Rossetti Marketing v Diamond Sofa, Court of Appeal
SML was agent for various Asian furniture manufacturers in the UK. It became agent for Diamond when it was already representing Linkwise and Artpeak, and it subsequently became agents for two others (Cassaredo and Creative). Due to concerns about liability for Linkwise’s products, SML wanted to transfer its entire agency business to Rossetti, and Diamond agreed to this. Six months later, Diamond terminated Rossetti’s agency because, Diamond claimed, Rossetti was not fully committed to Diamond and represented too many other manufacturers. Diamond refused to pay the compensation that agents are generally entitled to under the Commercial Agents Regulations. The High Court had considered various preliminary issues, including whether an agent could act for multiple principals and whether a principal could use information that it retrospectively found out to avoid paying compensation.

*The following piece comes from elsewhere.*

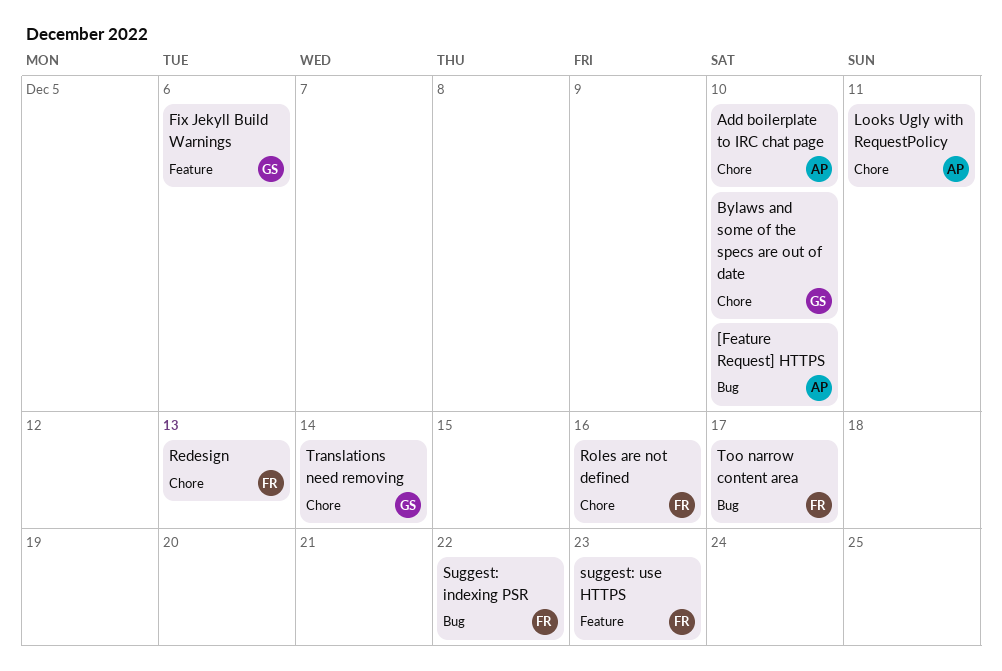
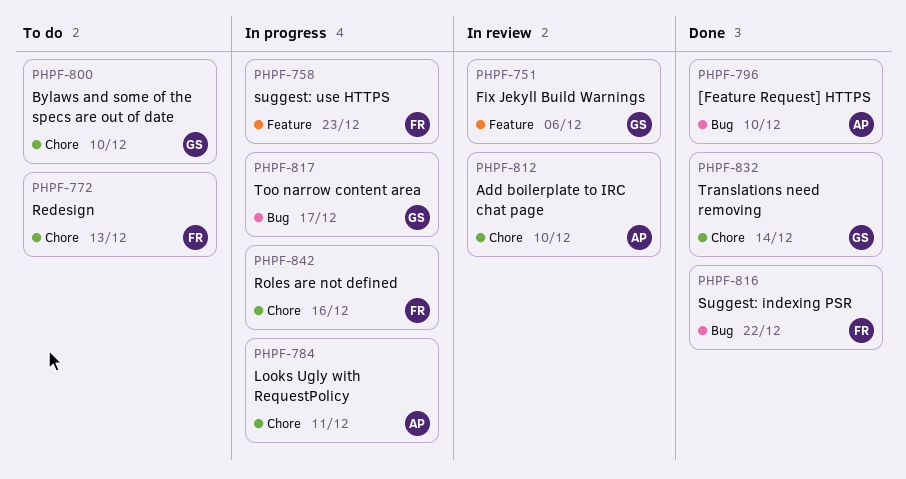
Too narrow content area, owner: FR -> GS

On appeal, the Court of Appeal has now given its ruling on the various issues. To summarise:
- The agent could not act for Diamond’s competitors. However, this was decided on the facts, because SML had told Diamond that the other two manufacturers, ArtPeak and Linkwise, had ranges that did not compete with Diamond’s.

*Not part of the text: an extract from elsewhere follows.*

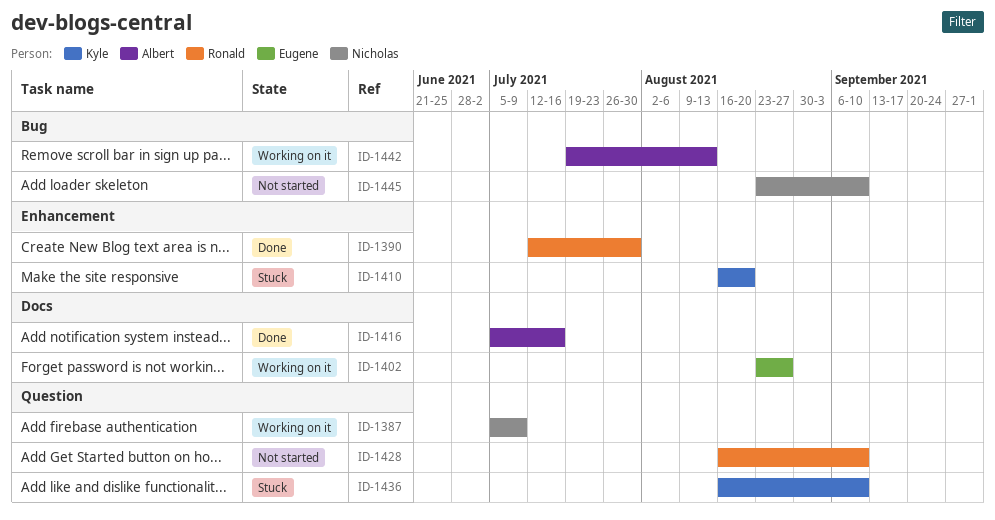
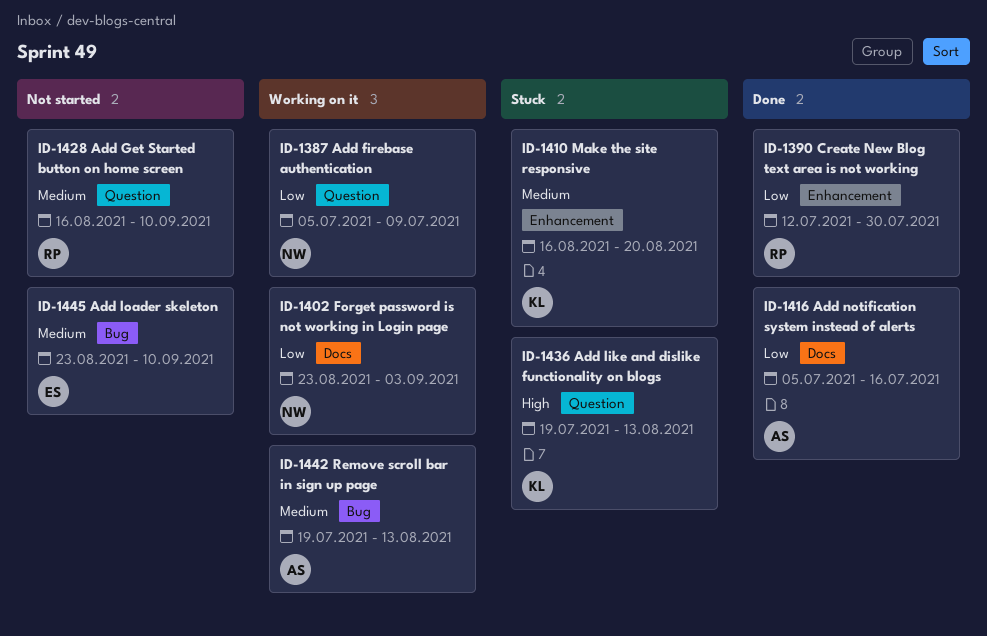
ID-1402, owner: Eugene -> Nicholas
ID-1402, due: Aug 27 -> Sep 3
ID-1436, start: Aug 16 -> Jul 19
ID-1436, due: Sep 10 -> Aug 13
ID-1445, owner: Nicholas -> Eugene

- It was questionable whether the English legal rule that had been decided in an estate agent case – where the estate agent had acted for several competing principals and a term had been implied into the contract with the principal enabling that multiple representation for competitors to happen where the principal knew about the position – should be extended to other scenarios. There would need to be clear evidence of the parties’ intention to support that extension.
- It was irrelevant to consider whether the transfer from SML to Rossetti was an assignment or novation under English law. It was common ground between the parties that the terms of the agency agreement had been replicated, however that had occurred. Rossetti had taken over from SML and could therefore claim under the Regulations for three months’ notice of termination, rather than the one month’s notice if the agreement had only been deemed to have started six months earlier.
- As Rossetti had acquired the rights of SML, it would also be right that any set-off rights in favour of Diamond that would have applied against SML would also apply as against Rossetti.
- The Court of Appeal declined to answer whether the Regulations would allow the application of a longstanding English legal rule that enables a contract termination to be justified based on facts that become known after the termination notice has been given. That question would need to be answered on another occasion, as the Court refused to rule on whether the payment for the three months’ notice or the compensation award could be avoided by later discovered facts (in this case, that the agent had acted for other competing principals).
Paul Gershlick, a Partner at Matthew Arnold & Baldwin LLP, comments: “The Court of Appeal has delivered more questions than answers, and it demonstrates the complexity and confusion generated by the Commercial Agents Regulations. The issue of whether a terminating principal can justify its decision based on facts later gathered and avoid compensation or minimum notice termination payments has not been answered here. However, in the Volvo v Autohof case three years ago, the European Court of Justice said that an indemnity payment could not be withheld based on information about a breach that subsequently came to light after the notice of termination had been given. The ECJ’s decision had suggested that not paying an indemnity or compensation would need to be linked to the principal decision actually to terminate because of the information known to them.
“The Court also gave a wide interpretation to “assignment” in the Regulations (to include novation), reflecting European Union law methods of contract interpretation. This meant that the new agent (Rossetti) had wide rights under the compensation/indemnity because it was deemed to have taken them all from SML (but SML was entitled to nothing).”